What have you learnt in the Academy so far?:
- About life skills, about leadership and Jesus Christ.
- About not being selfish, and putting others first
- Being slow to speak and quick to listen
- Patience and perseverance
Thulani arrived at the Drakenstein Hope Academy in March 2010 after being transferred from Pollsmoor prison when he was spotted at the Hope Academy trial there. The way he got to Drakenstein is a story in itself however. Supposedly some of the guards where Thulani was being held at Pollsmoor made up a story about him to AIS that he was heavily involved in gangsterism and was a poorly behaved inmate so that he wouldn't be accepted into the academy. According to Thulani this was done because the guards wanted to keep him in the band in his section, but he kept on pushing the DCS at the prison to get him into the academy and in the end he was the only one out of 4 guys from Pollsmoor who made it into the academy that year.
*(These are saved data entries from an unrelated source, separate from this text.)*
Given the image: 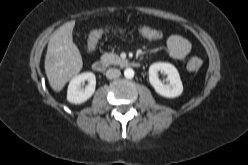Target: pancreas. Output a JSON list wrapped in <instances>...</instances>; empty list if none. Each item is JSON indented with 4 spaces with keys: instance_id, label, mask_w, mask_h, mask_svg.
<instances>
[{
    "instance_id": "cf45deb5",
    "label": "pancreas",
    "mask_w": 248,
    "mask_h": 165,
    "mask_svg": "<svg viewBox=\"0 0 248 165\" xmlns=\"http://www.w3.org/2000/svg\"><path fill=\"white\" fill-rule=\"evenodd\" d=\"M101 60L107 64H114V65H121L125 62V60L121 59L117 54L115 53H104L101 56Z\"/></svg>"
}]
</instances>
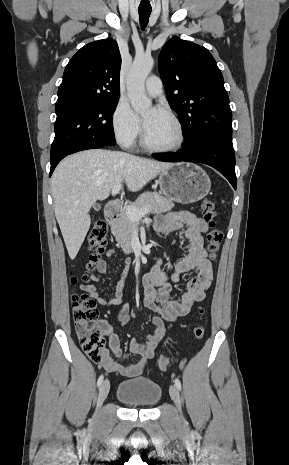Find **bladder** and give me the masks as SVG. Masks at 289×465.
I'll return each instance as SVG.
<instances>
[{
	"instance_id": "31cf9c89",
	"label": "bladder",
	"mask_w": 289,
	"mask_h": 465,
	"mask_svg": "<svg viewBox=\"0 0 289 465\" xmlns=\"http://www.w3.org/2000/svg\"><path fill=\"white\" fill-rule=\"evenodd\" d=\"M161 387L145 378L135 377L119 383L116 398L126 406L152 408L161 399Z\"/></svg>"
}]
</instances>
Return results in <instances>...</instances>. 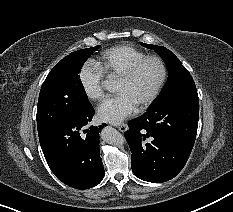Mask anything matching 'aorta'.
Wrapping results in <instances>:
<instances>
[{
  "label": "aorta",
  "instance_id": "aorta-1",
  "mask_svg": "<svg viewBox=\"0 0 233 212\" xmlns=\"http://www.w3.org/2000/svg\"><path fill=\"white\" fill-rule=\"evenodd\" d=\"M102 86L107 91H115V82L113 80H105L102 83ZM101 137L108 144L122 146L125 143V139L122 134L112 127H105L101 132Z\"/></svg>",
  "mask_w": 233,
  "mask_h": 212
}]
</instances>
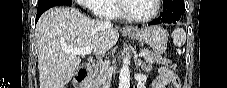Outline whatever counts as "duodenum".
Segmentation results:
<instances>
[{
	"mask_svg": "<svg viewBox=\"0 0 227 88\" xmlns=\"http://www.w3.org/2000/svg\"><path fill=\"white\" fill-rule=\"evenodd\" d=\"M90 71H91V68L88 63H83L79 67L74 79L75 83L79 86V88H86Z\"/></svg>",
	"mask_w": 227,
	"mask_h": 88,
	"instance_id": "1",
	"label": "duodenum"
}]
</instances>
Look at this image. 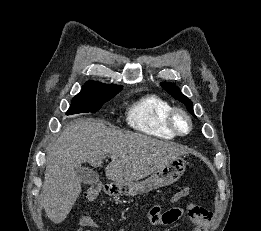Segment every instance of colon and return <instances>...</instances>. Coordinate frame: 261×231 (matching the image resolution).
I'll return each mask as SVG.
<instances>
[{
    "label": "colon",
    "mask_w": 261,
    "mask_h": 231,
    "mask_svg": "<svg viewBox=\"0 0 261 231\" xmlns=\"http://www.w3.org/2000/svg\"><path fill=\"white\" fill-rule=\"evenodd\" d=\"M181 197H183L182 194L179 198ZM186 212L193 225L200 227L202 231H208L213 218V213L210 210L199 205L190 204Z\"/></svg>",
    "instance_id": "colon-1"
}]
</instances>
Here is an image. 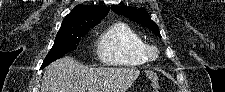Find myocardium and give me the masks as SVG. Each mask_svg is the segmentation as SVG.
<instances>
[{"instance_id": "1", "label": "myocardium", "mask_w": 225, "mask_h": 92, "mask_svg": "<svg viewBox=\"0 0 225 92\" xmlns=\"http://www.w3.org/2000/svg\"><path fill=\"white\" fill-rule=\"evenodd\" d=\"M145 52L147 59L153 61L158 57V49L153 45H146Z\"/></svg>"}]
</instances>
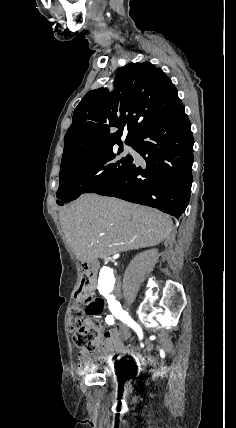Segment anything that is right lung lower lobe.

When he first arrived, Thulani said his focus was completely on football but that he was encouraged by Coach Mark to focus on all aspects of the programme, which meant looking at the faith and future side of things as well. After this he started to work on getting better grades at his matric and he said it didn't take long before he accepted Christ into his life because he couldn't ignore how God had worked in his life to get him to Drakenstein. Thulani says that before he came to prison he had passed his matric and was playing football for Vasco Da Gama reserves but that he didn't have God in his life and he felt that he had no vision. After making a commitment in Drakenstein he now feels that he has found a new vision and a new life, and he can see God working through him already as he has gotten closer to his mother since being inside.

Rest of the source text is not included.